→ **What you should do**
In the material below, find the line containing "Page size: 1500x844." and the line containing "List each element's", then reproduce exactly both of them and every line between, and nothing else.

→ **Data under study**
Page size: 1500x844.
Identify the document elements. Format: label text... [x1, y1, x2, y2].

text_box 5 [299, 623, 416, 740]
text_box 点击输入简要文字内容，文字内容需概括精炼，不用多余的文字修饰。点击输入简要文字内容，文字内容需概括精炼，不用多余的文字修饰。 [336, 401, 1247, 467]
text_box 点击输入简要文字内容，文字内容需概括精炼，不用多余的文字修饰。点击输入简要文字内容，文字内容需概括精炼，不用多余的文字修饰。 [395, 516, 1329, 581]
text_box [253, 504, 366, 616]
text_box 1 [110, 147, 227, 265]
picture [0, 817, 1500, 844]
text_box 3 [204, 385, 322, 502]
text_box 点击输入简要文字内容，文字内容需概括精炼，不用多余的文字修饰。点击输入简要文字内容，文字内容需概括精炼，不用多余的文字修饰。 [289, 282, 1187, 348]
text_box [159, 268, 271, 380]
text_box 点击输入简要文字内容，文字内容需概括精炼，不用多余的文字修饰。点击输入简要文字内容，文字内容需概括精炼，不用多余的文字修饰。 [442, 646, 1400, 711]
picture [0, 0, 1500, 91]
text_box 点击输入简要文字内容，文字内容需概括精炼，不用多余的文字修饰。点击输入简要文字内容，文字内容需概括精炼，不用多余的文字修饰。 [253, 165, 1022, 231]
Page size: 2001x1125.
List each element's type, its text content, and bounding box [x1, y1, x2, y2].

==

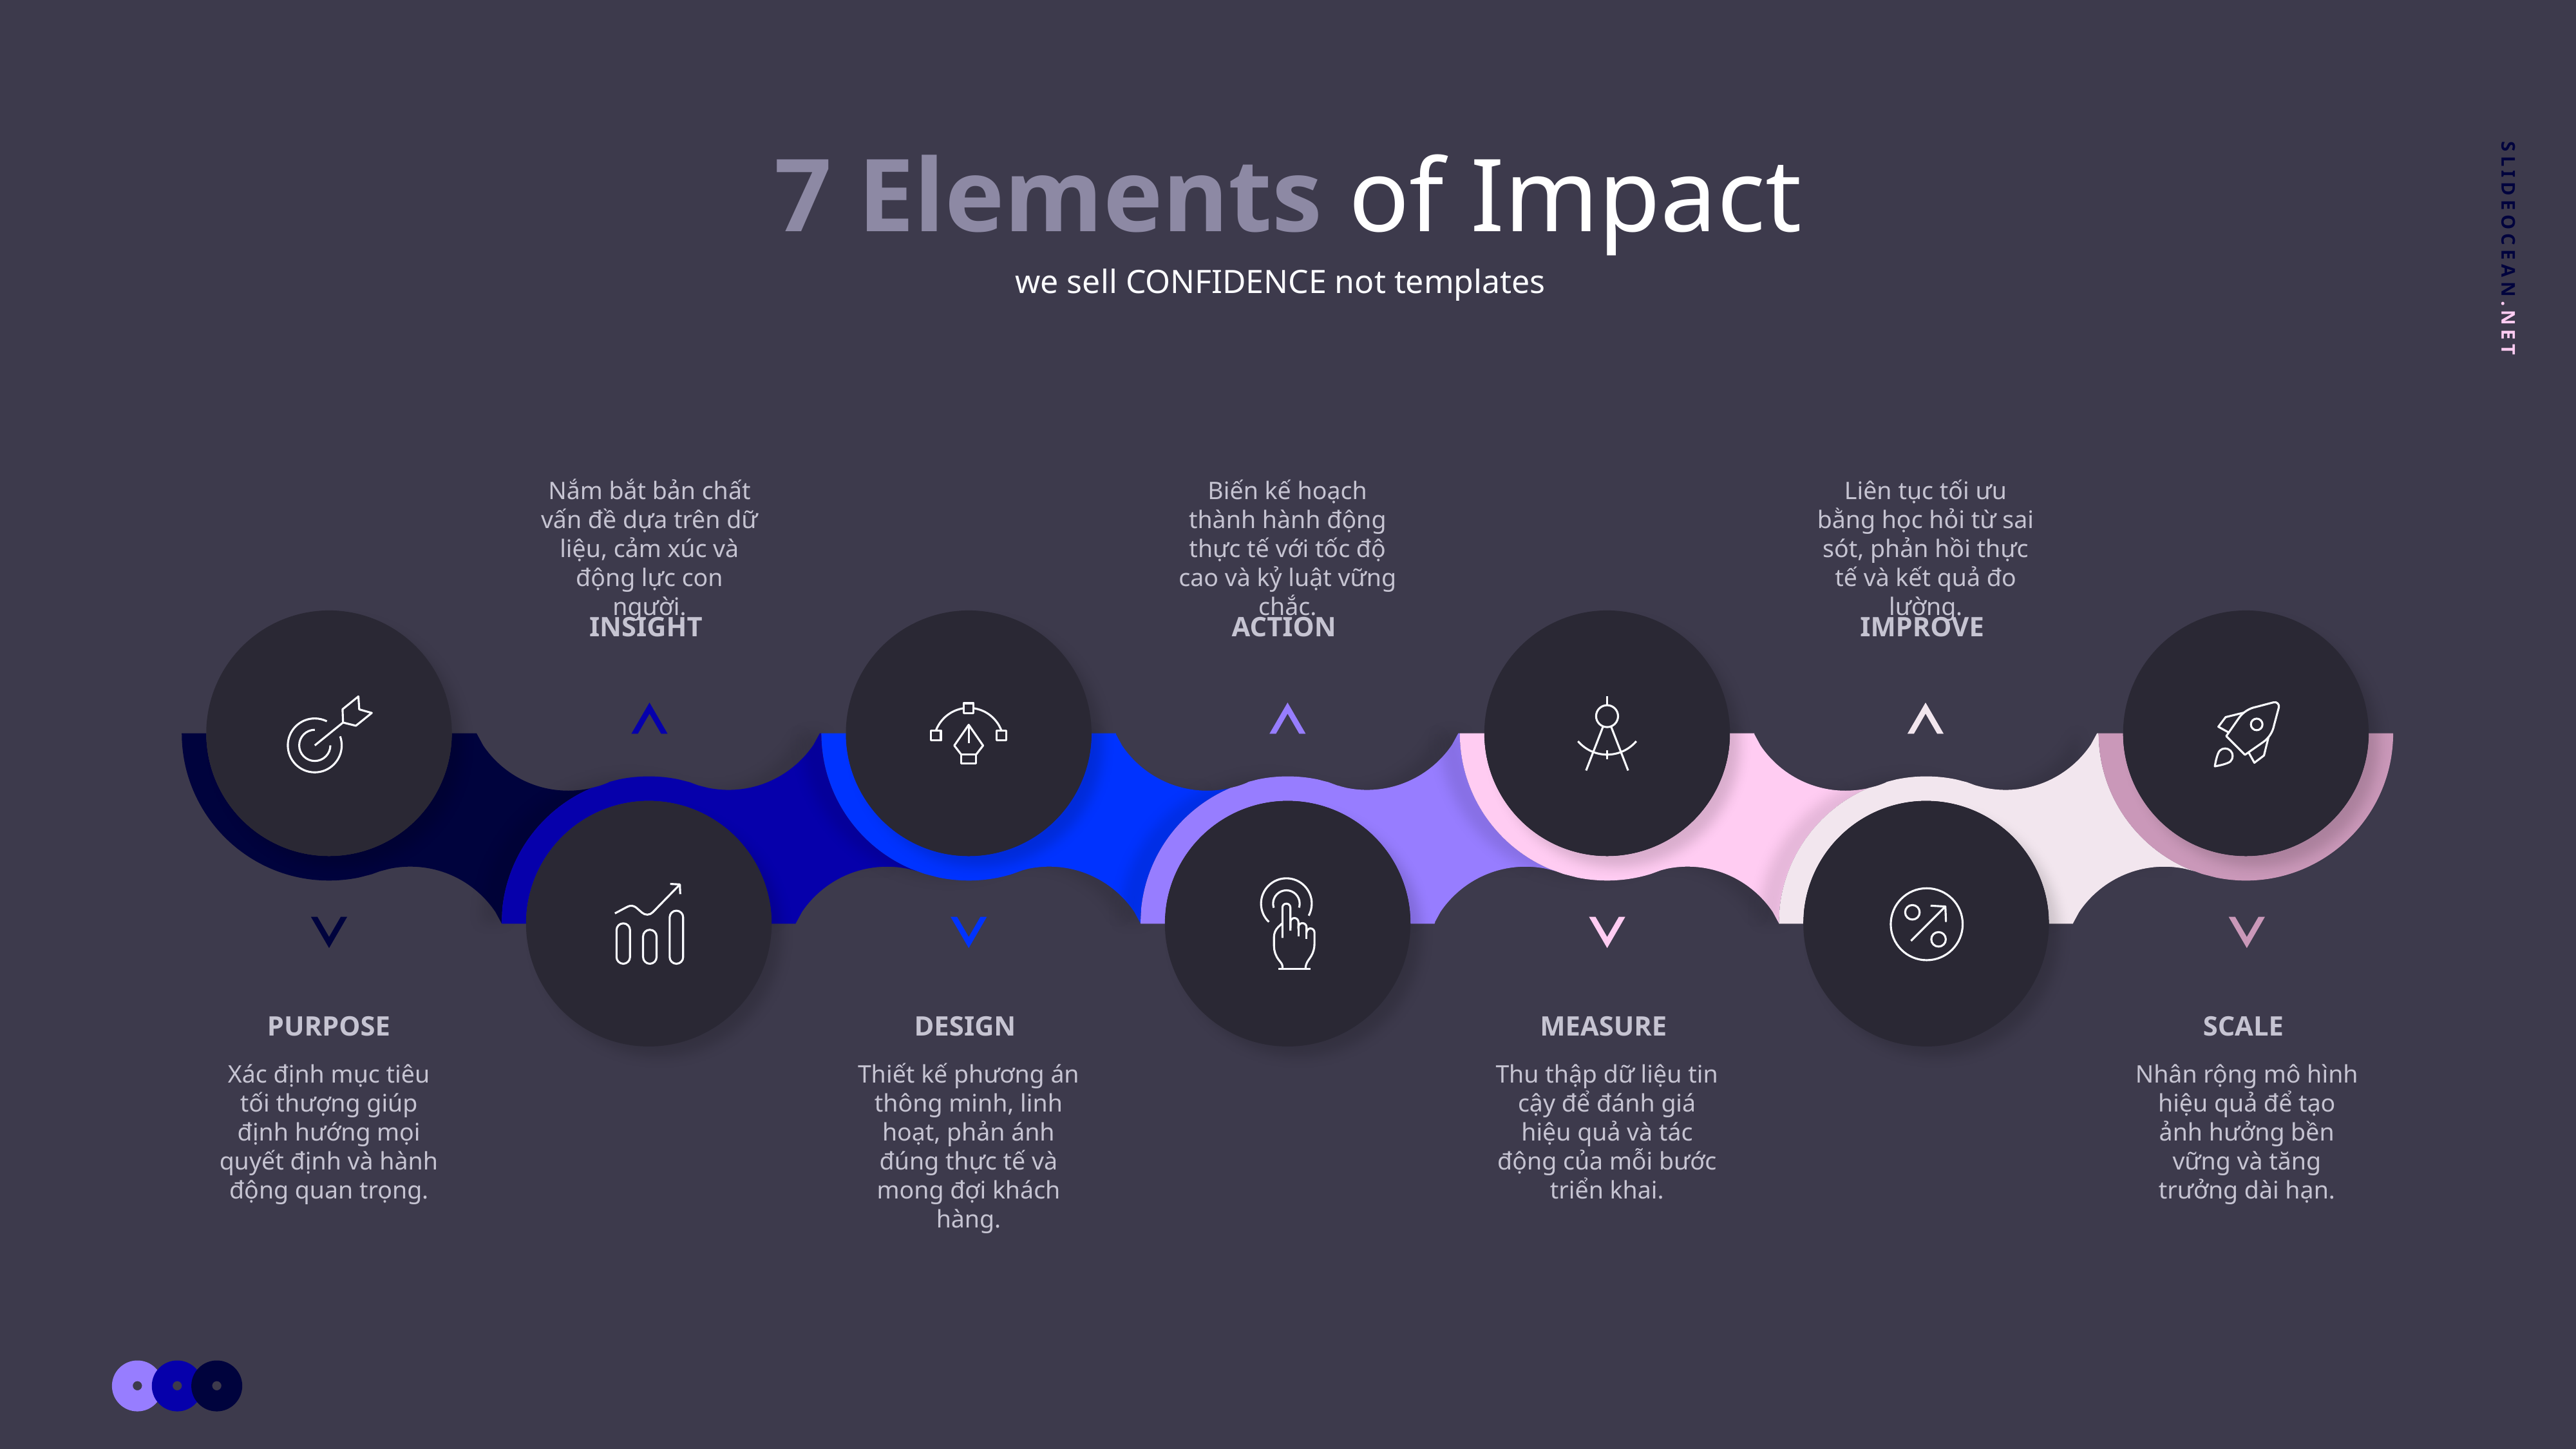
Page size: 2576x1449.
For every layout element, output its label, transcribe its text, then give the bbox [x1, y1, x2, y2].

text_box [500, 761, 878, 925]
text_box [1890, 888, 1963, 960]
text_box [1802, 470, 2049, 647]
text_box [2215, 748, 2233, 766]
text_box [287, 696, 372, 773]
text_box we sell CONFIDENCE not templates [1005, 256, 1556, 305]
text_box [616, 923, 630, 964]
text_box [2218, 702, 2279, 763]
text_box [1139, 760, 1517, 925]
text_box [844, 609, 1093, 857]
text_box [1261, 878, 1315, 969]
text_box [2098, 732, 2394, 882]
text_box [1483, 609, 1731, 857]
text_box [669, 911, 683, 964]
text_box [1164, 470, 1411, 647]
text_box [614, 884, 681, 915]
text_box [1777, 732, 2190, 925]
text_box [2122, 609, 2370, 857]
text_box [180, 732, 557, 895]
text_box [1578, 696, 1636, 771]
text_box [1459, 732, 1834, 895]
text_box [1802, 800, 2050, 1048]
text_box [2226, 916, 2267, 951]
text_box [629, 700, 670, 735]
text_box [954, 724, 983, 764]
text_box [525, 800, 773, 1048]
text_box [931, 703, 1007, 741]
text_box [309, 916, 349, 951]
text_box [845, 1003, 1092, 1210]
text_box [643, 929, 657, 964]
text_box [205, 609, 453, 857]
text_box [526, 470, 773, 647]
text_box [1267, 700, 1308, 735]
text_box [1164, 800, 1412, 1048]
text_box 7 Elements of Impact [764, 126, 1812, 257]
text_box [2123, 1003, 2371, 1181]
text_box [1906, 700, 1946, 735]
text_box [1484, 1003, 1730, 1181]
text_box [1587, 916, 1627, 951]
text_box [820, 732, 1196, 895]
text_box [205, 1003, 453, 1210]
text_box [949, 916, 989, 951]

→ **Answer to this task**
Page size: 1500x844.
Identify the document elements. Format: label text... [x1, y1, x2, y2].

text_box 5 [299, 623, 416, 740]
text_box 点击输入简要文字内容，文字内容需概括精炼，不用多余的文字修饰。点击输入简要文字内容，文字内容需概括精炼，不用多余的文字修饰。 [336, 401, 1247, 467]
text_box 点击输入简要文字内容，文字内容需概括精炼，不用多余的文字修饰。点击输入简要文字内容，文字内容需概括精炼，不用多余的文字修饰。 [395, 516, 1329, 581]
text_box [253, 504, 366, 616]
text_box 1 [110, 147, 227, 265]
picture [0, 817, 1500, 844]
text_box 3 [204, 385, 322, 502]
text_box 点击输入简要文字内容，文字内容需概括精炼，不用多余的文字修饰。点击输入简要文字内容，文字内容需概括精炼，不用多余的文字修饰。 [289, 282, 1187, 348]
text_box [159, 268, 271, 380]
text_box 点击输入简要文字内容，文字内容需概括精炼，不用多余的文字修饰。点击输入简要文字内容，文字内容需概括精炼，不用多余的文字修饰。 [442, 646, 1400, 711]
picture [0, 0, 1500, 91]
text_box 点击输入简要文字内容，文字内容需概括精炼，不用多余的文字修饰。点击输入简要文字内容，文字内容需概括精炼，不用多余的文字修饰。 [253, 165, 1022, 231]
Page size: 2001x1125.
List each element's type, its text content, and bounding box [x1, y1, x2, y2].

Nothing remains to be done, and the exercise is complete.